Task description>
Below are the records; extract from them the line containing "0、25、32、40）50、65、80、100、125、150、200采" to the line containing "Menurut penjelasan", both lines included, exactly and with no pictures.
(Records to use)
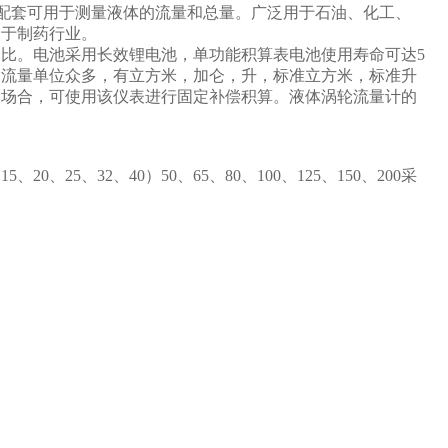
配套可用于测量液体的流量和总量。广泛用于石油、化工、
用于制药行业。
比。电池采用长效锂电池，单功能积算表电池使用寿命可达5
的流量单位众多，有立方米，加仑，升，标准立方米，标准升
的场合，可使用该仪表进行固定补偿积算。液体涡轮流量计的
0、25、32、40）50、65、80、100、125、150、200采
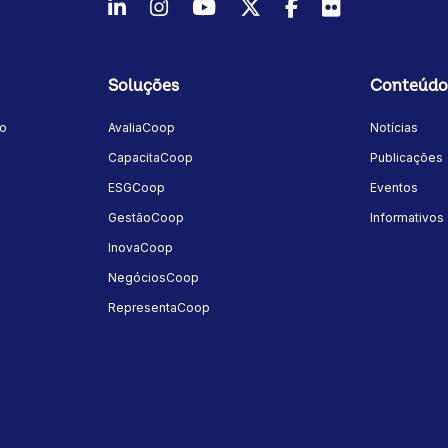
LinkedIn
Instagram
Youtube
Twitter/X
Facebook
Flickr
Soluções
Conteúdo
mo
AvaliaCoop
Notícias
a
CapacitaCoop
Publicações
ESGCoop
Eventos
GestãoCoop
Informativos
InovaCoop
NegóciosCoop
RepresentaCoop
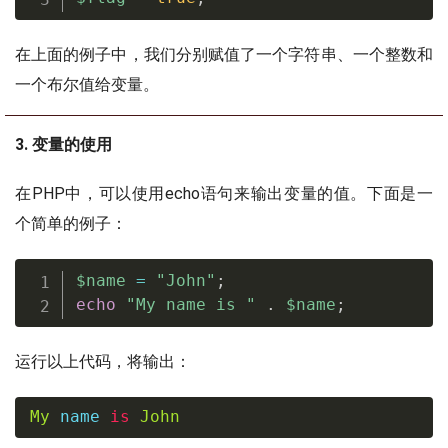
在上面的例子中，我们分别赋值了一个字符串、一个整数和
一个布尔值给变量。
3. 变量的使用
在PHP中，可以使用echo语句来输出变量的值。下面是一
个简单的例子：
$name
=
"John"
;
echo
"My name is "
.
$name
;
运行以上代码，将输出：
My
 name 
is
John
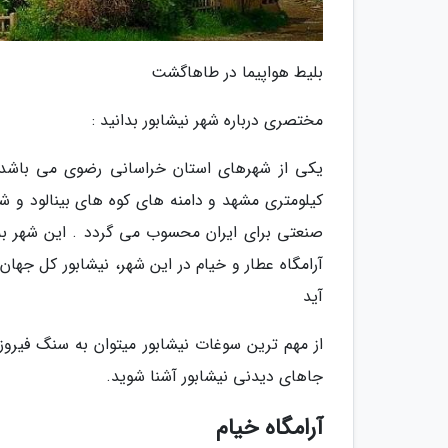
بلیط هواپیما در طاهاگشت
مختصری درباره شهر نیشابور بدانید :
کیلومتری مشهد و دامنه های کوه های بینالود و ش
صنعتی برای ایران محسوب می گردد . این شهر به ع
آرامگاه عطار و خیام در این شهر، نیشابور کل جه
آید
از مهم ترین سوغات نیشابور میتوان به سنگ فیروزه 
جاهای دیدنی نیشابور آشنا شوید.
آرامگاه خیام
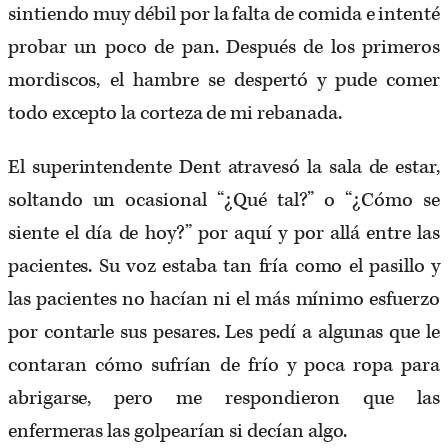
sintiendo muy débil por la falta de comida e intenté
probar un poco de pan. Después de los primeros
mordiscos, el hambre se despertó y pude comer
todo excepto la corteza de mi rebanada.
El superintendente Dent atravesó la sala de estar,
soltando un ocasional “¿Qué tal?” o “¿Cómo se
siente el día de hoy?” por aquí y por allá entre las
pacientes. Su voz estaba tan fría como el pasillo y
las pacientes no hacían ni el más mínimo esfuerzo
por contarle sus pesares. Les pedí a algunas que le
contaran cómo sufrían de frío y poca ropa para
abrigarse, pero me respondieron que las
enfermeras las golpearían si decían algo.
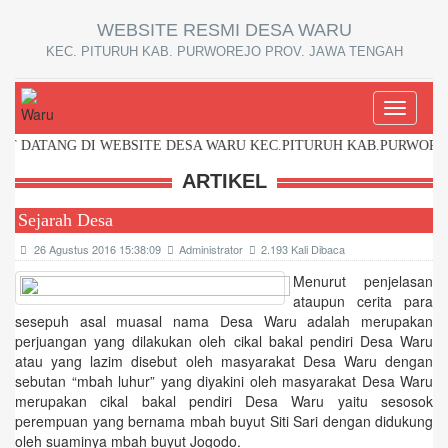
WEBSITE RESMI DESA WARU
KEC. PITURUH KAB. PURWOREJO PROV. JAWA TENGAH
Toggle
navigati
TANG DI WEBSITE DESA WARU KEC.PITURUH KAB.PURWOREJO J
ARTIKEL
Sejarah Desa
26 Agustus 2016 15:38:09
Administrator
2.193 Kali Dibaca
Menurut penjelasan
ataupun cerita para
sesepuh asal muasal nama Desa Waru adalah merupakan
perjuangan yang dilakukan oleh cikal bakal pendiri Desa Waru
atau yang lazim disebut oleh masyarakat Desa Waru dengan
sebutan “mbah luhur” yang diyakini oleh masyarakat Desa Waru
merupakan cikal bakal pendiri Desa Waru yaitu sesosok
perempuan yang bernama mbah buyut Siti Sari dengan didukung
oleh suaminya mbah buyut Jogodo.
(End Records to use)
Task solution>
0、25、32、40）50、65、80、100、125、150、200采
LinkedIn
Instagram
Youtube
Twitter/X
Facebook
Flickr
Soluções
Conteúdo
mo
AvaliaCoop
Notícias
a
CapacitaCoop
Publicações
ESGCoop
Eventos
GestãoCoop
Informativos
InovaCoop
NegóciosCoop
RepresentaCoop
在上面的例子中，我们分别赋值了一个字符串、一个整数和
一个布尔值给变量。
3. 变量的使用
在PHP中，可以使用echo语句来输出变量的值。下面是一
个简单的例子：
$name
=
"John"
;
echo
"My name is "
.
$name
;
运行以上代码，将输出：
My
 name 
is
John
بلیط هواپیما در طاهاگشت
مختصری درباره شهر نیشابور بدانید :
کیلومتری مشهد و دامنه های کوه های بینالود و ش
صنعتی برای ایران محسوب می گردد . این شهر به ع
آرامگاه عطار و خیام در این شهر، نیشابور کل جه
آید
از مهم ترین سوغات نیشابور میتوان به سنگ فیروزه 
جاهای دیدنی نیشابور آشنا شوید.
آرامگاه خیام
sintiendo muy débil por la falta de comida e intenté
probar un poco de pan. Después de los primeros
mordiscos, el hambre se despertó y pude comer
todo excepto la corteza de mi rebanada.
El superintendente Dent atravesó la sala de estar,
soltando un ocasional “¿Qué tal?” o “¿Cómo se
siente el día de hoy?” por aquí y por allá entre las
pacientes. Su voz estaba tan fría como el pasillo y
las pacientes no hacían ni el más mínimo esfuerzo
por contarle sus pesares. Les pedí a algunas que le
contaran cómo sufrían de frío y poca ropa para
abrigarse, pero me respondieron que las
enfermeras las golpearían si decían algo.
WEBSITE RESMI DESA WARU
KEC. PITURUH KAB. PURWOREJO PROV. JAWA TENGAH
Toggle
navigati
TANG DI WEBSITE DESA WARU KEC.PITURUH KAB.PURWOREJO J
ARTIKEL
Sejarah Desa
26 Agustus 2016 15:38:09
Administrator
2.193 Kali Dibaca
Menurut penjelasan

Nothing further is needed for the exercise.